Lewis handed him a card with the number on it, thanked him for his help, and joined Morse at the canal side. He reported back, in summary, what little he had learned, and Morse nodded his understanding.
"We'll need to wait for Dr Russell's report and the forensic findings before we can do much," Morse commented, as they walked back to the car, "get a full statement from Lethbridge as soon as you can. I also want you to start checking missing persons files for young women between the age of twenty and thirty who would have been reported missing about a year ago. What time is it?"
Lewis checked his watch quickly; "Twelve-fifteen, sir."
"Good. Let's go for a drink while we wait for Dr Russell's report, shall we?"
It was early evening before Dr Russell called them in to the pathology lab. She greeted them as they entered, and immediately led them through to the laboratory, where the skeletal remains had been arranged on one of the autopsy tables.
"She's definitely female," Russell announced, folding her arms and frowning down at the skeleton thoughtfully, "I'm sticking to my early to mid-twenties estimate. Several bits are missing – probably washed away – but the main parts are virtually intact."
"Enough to establish a cause of death?" Morse asked.
"Sort of," Russell replied, cagily, "so far, I've identified two possible causes of death – your victim had two broken vertebrae in her neck – consistent with violent strangulation. I also found knife marks on her ribs – multiple stab wounds. It looks like a frenzied attack. I counted at least twenty separate wounds. There's no way to tell if they were pre- or post-mortem, but any of them could have caused her death. The presence of the cable ties indicate that her wrists and ankles were bound. She was probably killed fifteen to eighteen months ago, I'd say, although the bacteria in the canal water could have speeded up the decomposition – it could have been as little as eleven months ago, but that's as short a time frame as possible under the conditions, I would think."

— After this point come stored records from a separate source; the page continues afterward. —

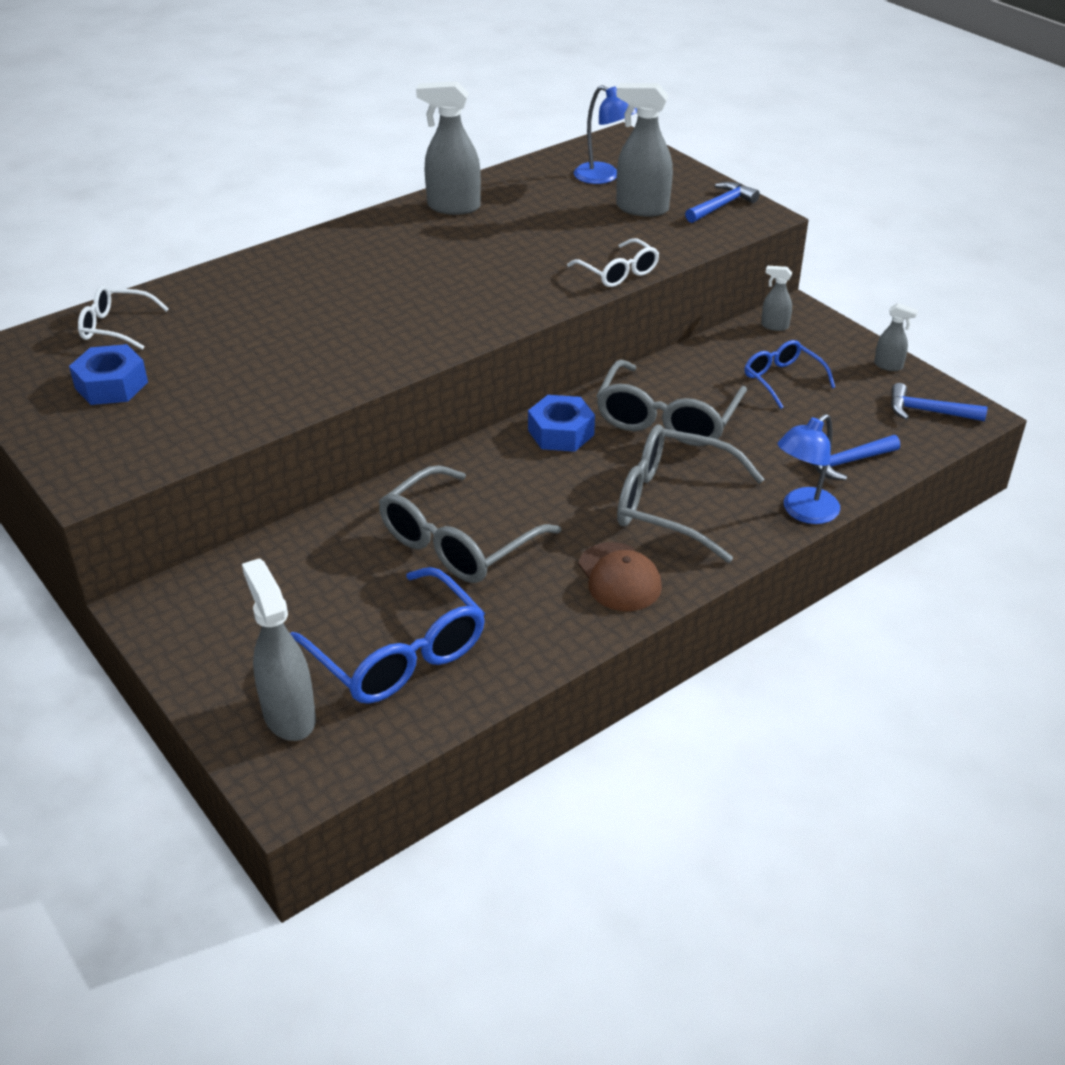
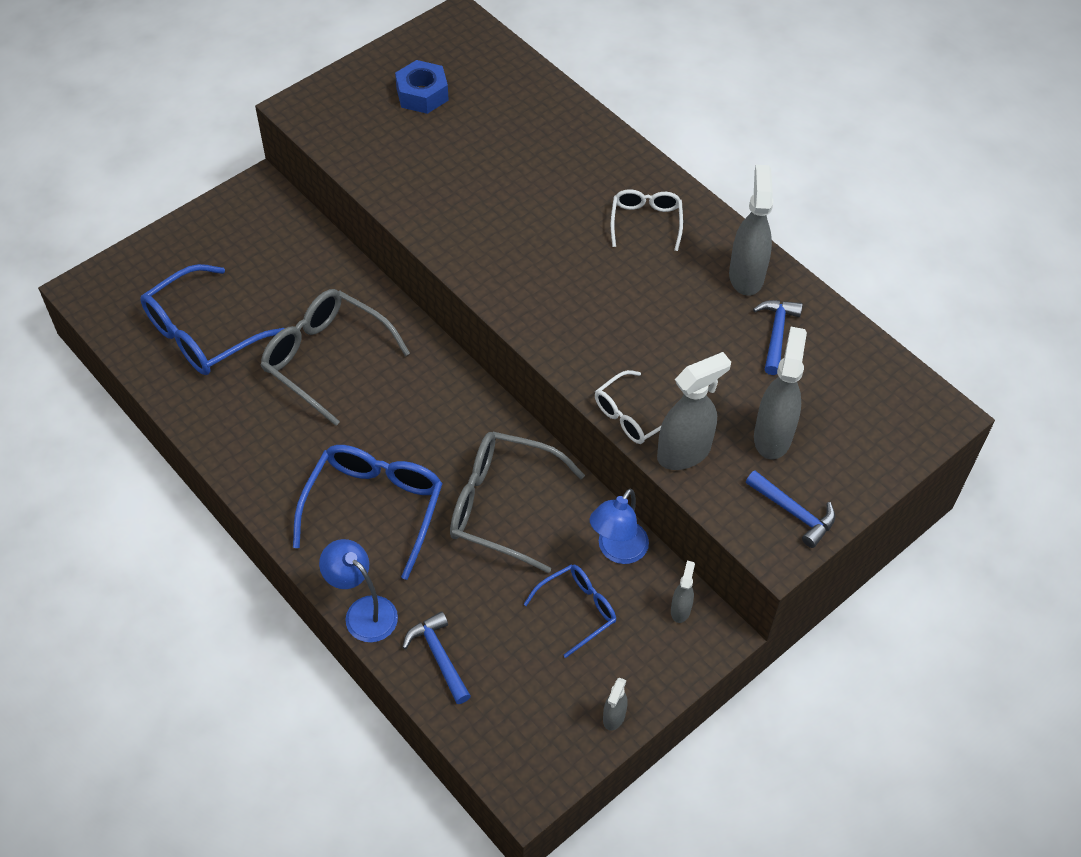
camera: 85 degrees right, 15 degrees up
(116, 327) = (504, 80): white glasses -> white glasses (646, 222)
(289, 715) = (150, 281): grey spray bottle -> grey spray bottle (684, 452)
(561, 432) = (476, 422): blue nut -> none
(604, 177) = (841, 402): blue lamp -> blue lamp (617, 551)
(619, 577) = (280, 469): brown cap -> none
(673, 504) = (374, 508): grey glasses -> blue glasses
(927, 411) = (530, 745): blue hammer -> blue hammer (776, 333)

"What else can you tell us?"
"She was about five foot nine, long blonde hair, no obvious deformities or distinctive features," Russell shrugged, "Statistically, as she had naturally blonde hair, her eyes would probably have been blue. Her skull is very symmetrical – I'd imagine she was quite good looking."

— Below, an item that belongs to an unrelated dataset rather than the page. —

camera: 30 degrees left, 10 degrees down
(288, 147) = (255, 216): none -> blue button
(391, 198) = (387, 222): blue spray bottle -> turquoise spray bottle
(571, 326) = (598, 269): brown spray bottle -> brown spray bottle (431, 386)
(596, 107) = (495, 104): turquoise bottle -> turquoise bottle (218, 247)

Morse was secretly impressed that this much information could be gleaned from looking at the sorry skeletal figure now before them.
"I'll have more for you when the toxicology results come back on the hair and bone fragments I sent in," she told them, "now, let's move on to the forensics… I found a couple of interesting things in the inner bin bag, which I've sent to the labs. I've got pictures for you here though…"
She crossed over to a desk, where three A4 glossy prints were laid out.
"These bricks were used to weigh down the bag," she indicated the first picture, showing four ordinary red house bricks, "a lack of cement or anything on the bricks suggests they were new at the time, unused, probably taken from a building project or stolen from a building site. Fairly generic, a bit of a dead end, really. Secondly, something more interesting – a sterling silver charm bracelet. This is fairly distinctive, could be used to identify your victim. Finally, a silver hair grip – again, plain and fairly generic, but might help with ID."
"Is there anything else we need to know?" Morse asked, as Lewis gathered up the photographs.
"I couldn't find any cloth or fibres – and a human body decays faster than a pair of shoes or a coat. Your victim was naked when she was dumped, which might indicate she was sexually assaulted – why strip the body just to dump it, and why redress it if it's already naked? As I've said, she was probably an attractive girl. Maybe that goes to motive? I don't know – that's your department."
"Thank you, doctor," Morse nodded, "call me if you find anything else."
"Of course," Russell nodded, "let me know if there's anything else you need."